The White Horse was a tavern in Boston, Massachusetts, in the 17th and 18th centuries. A well-known gathering place in colonial Boston, it "had a large square sign projecting over the footway, on which was delineated a white charger." Located near Boylston Street, the White Horse was frequently mentioned as a wayfinder to other establishments nearby.

A number of taverns were clustered on old Newbury Street in the 18th century: Lamb Tavern, Liberty Tavern, and Red Lion.

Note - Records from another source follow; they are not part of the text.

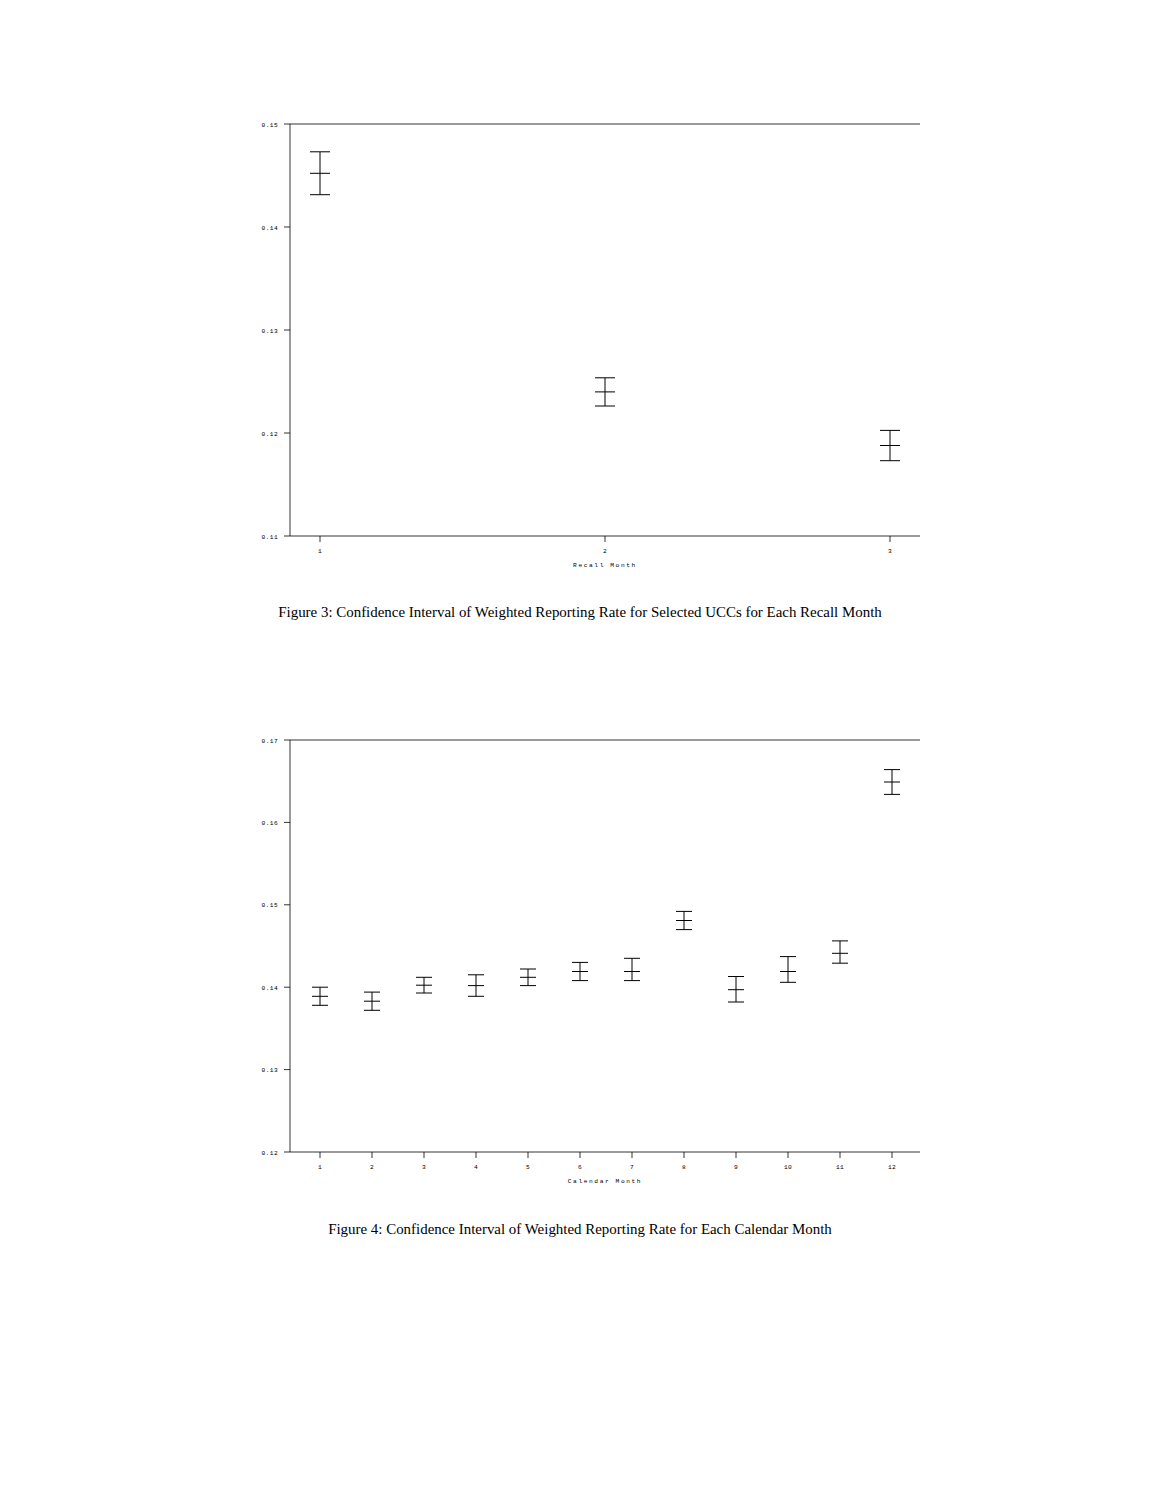0.15 0.14 0.13 0.12 0.11 1 2 3 Recall Month
Figure 3: Confidence Interval of Weighted Reporting Rate for Selected UCCs for Each Recall Month
0.17 0.16 0.15 0.14 0.13 0.12 1 2 3 4 5 6 7 8 9 10 11 12 Calendar Month
Figure 4: Confidence Interval of Weighted Reporting Rate for Each Calendar Month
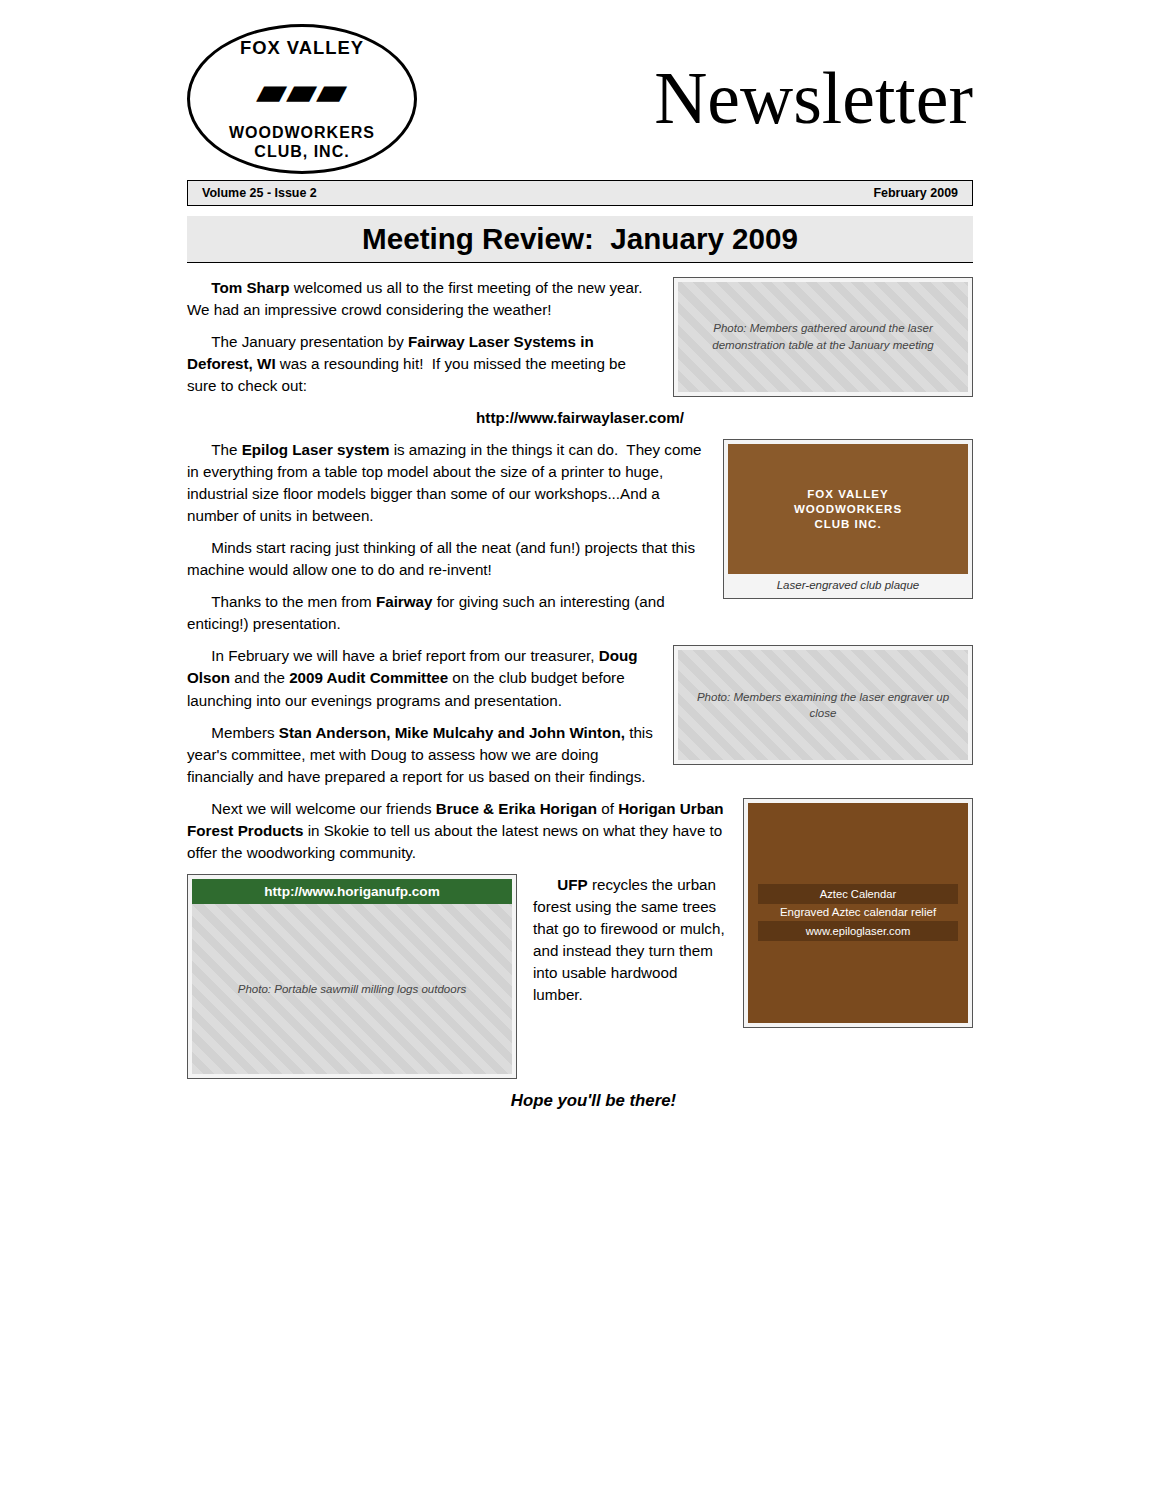FOX VALLEY
▰▰▰
WOODWORKERS
CLUB, INC.
Newsletter
Volume 25 - Issue 2 February 2009
Meeting Review: January 2009
Photo: Members gathered around the laser demonstration table at the January meeting
Tom Sharp welcomed us all to the first meeting of the new year. We had an impressive crowd considering the weather!
The January presentation by Fairway Laser Systems in Deforest, WI was a resounding hit! If you missed the meeting be sure to check out:
http://www.fairwaylaser.com/
FOX VALLEY WOODWORKERS CLUB INC.
Laser-engraved club plaque
The Epilog Laser system is amazing in the things it can do. They come in everything from a table top model about the size of a printer to huge, industrial size floor models bigger than some of our workshops...And a number of units in between.
Minds start racing just thinking of all the neat (and fun!) projects that this machine would allow one to do and re-invent!
Thanks to the men from Fairway for giving such an interesting (and enticing!) presentation.
Photo: Members examining the laser engraver up close
In February we will have a brief report from our treasurer, Doug Olson and the 2009 Audit Committee on the club budget before launching into our evenings programs and presentation.
Members Stan Anderson, Mike Mulcahy and John Winton, this year's committee, met with Doug to assess how we are doing financially and have prepared a report for us based on their findings.
Aztec Calendar Engraved Aztec calendar relief www.epiloglaser.com
Next we will welcome our friends Bruce & Erika Horigan of Horigan Urban Forest Products in Skokie to tell us about the latest news on what they have to offer the woodworking community.
http://www.horiganufp.com
Photo: Portable sawmill milling logs outdoors
UFP recycles the urban forest using the same trees that go to firewood or mulch, and instead they turn them into usable hardwood lumber.
Hope you'll be there!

Prior to 1700, the White Horse was owned by the William Colburn ( William Colburne) family. Under the ownership of Thomas Brattle (1700-ca.1740), the tavern was managed by Thomas Chamberlain (licensed in 1717), and William Cleeres (licensed in 1718). After Brattle, the tavern was owned by Jonathan Dwight (1740-ca.1765?). Managers included Mrs. Moulton (licensed in 1764). The next owner was Joseph Morton (1765–1791). In May, 1787, Israel Hatch of Attleboro took over as manager of the tavern. Subsequent owners included Joseph Morton's son, Perez Morton (1791–1799); and Aaron Emmes (1799).

The White Horse is featured in a scene in the novel The Rebels: Or, Boston Before the Revolution by Lydia Maria Child (1850).